(Stored dataset items)
------------------------------
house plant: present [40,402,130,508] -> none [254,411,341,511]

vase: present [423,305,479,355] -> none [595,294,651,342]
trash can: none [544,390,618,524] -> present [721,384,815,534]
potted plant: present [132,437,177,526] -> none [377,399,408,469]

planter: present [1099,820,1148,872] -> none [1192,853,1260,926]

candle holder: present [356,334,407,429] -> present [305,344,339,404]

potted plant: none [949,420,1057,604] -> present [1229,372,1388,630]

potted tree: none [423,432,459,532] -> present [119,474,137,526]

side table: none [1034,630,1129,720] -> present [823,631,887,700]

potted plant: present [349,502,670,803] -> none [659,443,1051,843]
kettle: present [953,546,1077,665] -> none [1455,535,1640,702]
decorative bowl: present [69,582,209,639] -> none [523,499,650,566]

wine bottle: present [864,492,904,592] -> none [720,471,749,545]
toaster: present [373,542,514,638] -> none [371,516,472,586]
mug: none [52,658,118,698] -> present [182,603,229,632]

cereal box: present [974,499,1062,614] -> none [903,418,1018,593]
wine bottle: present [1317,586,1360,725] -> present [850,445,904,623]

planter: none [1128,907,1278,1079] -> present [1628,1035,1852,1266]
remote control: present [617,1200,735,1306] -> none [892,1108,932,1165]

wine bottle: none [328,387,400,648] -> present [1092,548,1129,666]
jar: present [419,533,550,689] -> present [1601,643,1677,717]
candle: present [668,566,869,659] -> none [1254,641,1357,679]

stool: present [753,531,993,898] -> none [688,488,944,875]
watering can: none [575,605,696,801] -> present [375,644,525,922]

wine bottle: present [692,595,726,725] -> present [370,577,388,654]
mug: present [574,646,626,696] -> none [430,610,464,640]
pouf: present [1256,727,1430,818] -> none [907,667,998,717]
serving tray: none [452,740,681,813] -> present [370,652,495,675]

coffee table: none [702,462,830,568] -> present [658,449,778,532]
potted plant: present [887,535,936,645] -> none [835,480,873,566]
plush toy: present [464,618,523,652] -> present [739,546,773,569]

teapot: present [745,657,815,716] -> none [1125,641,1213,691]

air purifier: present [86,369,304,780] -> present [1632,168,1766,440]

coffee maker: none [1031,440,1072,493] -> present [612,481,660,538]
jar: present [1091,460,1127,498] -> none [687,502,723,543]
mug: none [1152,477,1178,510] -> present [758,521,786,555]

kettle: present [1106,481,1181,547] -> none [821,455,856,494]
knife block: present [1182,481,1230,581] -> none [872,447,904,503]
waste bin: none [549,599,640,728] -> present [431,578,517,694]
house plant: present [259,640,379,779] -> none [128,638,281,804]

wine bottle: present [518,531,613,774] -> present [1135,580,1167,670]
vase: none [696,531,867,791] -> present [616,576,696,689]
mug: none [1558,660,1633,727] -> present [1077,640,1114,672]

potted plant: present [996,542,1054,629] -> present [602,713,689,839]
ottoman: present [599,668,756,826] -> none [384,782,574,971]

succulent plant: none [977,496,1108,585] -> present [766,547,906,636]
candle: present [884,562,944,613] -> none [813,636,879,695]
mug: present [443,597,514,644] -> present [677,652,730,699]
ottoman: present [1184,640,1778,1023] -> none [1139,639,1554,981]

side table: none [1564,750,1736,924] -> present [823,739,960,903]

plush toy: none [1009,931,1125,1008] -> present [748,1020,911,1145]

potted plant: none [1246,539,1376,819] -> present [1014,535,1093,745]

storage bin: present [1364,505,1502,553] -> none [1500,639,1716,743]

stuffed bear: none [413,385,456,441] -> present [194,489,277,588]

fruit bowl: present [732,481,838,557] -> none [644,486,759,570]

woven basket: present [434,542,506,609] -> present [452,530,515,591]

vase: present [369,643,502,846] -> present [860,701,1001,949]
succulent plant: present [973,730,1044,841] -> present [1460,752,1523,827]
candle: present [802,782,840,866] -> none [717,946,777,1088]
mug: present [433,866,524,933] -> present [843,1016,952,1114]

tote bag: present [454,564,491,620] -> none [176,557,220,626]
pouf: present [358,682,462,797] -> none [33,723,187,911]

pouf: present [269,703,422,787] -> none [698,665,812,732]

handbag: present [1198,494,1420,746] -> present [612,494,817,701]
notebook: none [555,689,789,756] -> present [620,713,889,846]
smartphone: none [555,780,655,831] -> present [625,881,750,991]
------------------------------
ABOUT THIS TASK: Write out every line in the data that holds the string "candle".

REPLY:
candle holder: present [356,334,407,429] -> present [305,344,339,404]
candle: present [668,566,869,659] -> none [1254,641,1357,679]
candle: present [884,562,944,613] -> none [813,636,879,695]
candle: present [802,782,840,866] -> none [717,946,777,1088]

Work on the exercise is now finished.